=== Data listing ===

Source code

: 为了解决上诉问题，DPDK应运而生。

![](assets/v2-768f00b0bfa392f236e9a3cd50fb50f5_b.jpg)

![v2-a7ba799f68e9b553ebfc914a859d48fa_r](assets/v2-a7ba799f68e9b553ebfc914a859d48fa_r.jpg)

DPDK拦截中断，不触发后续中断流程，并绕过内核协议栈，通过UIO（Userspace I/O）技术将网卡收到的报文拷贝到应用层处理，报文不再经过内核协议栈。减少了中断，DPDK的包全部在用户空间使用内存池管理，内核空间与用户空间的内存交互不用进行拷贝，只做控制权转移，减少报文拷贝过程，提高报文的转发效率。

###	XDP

===

* [What is needed]:
Across all the material above, work out how many lines hold the word "assets", and answer with that number only.

* [Finished task]:
2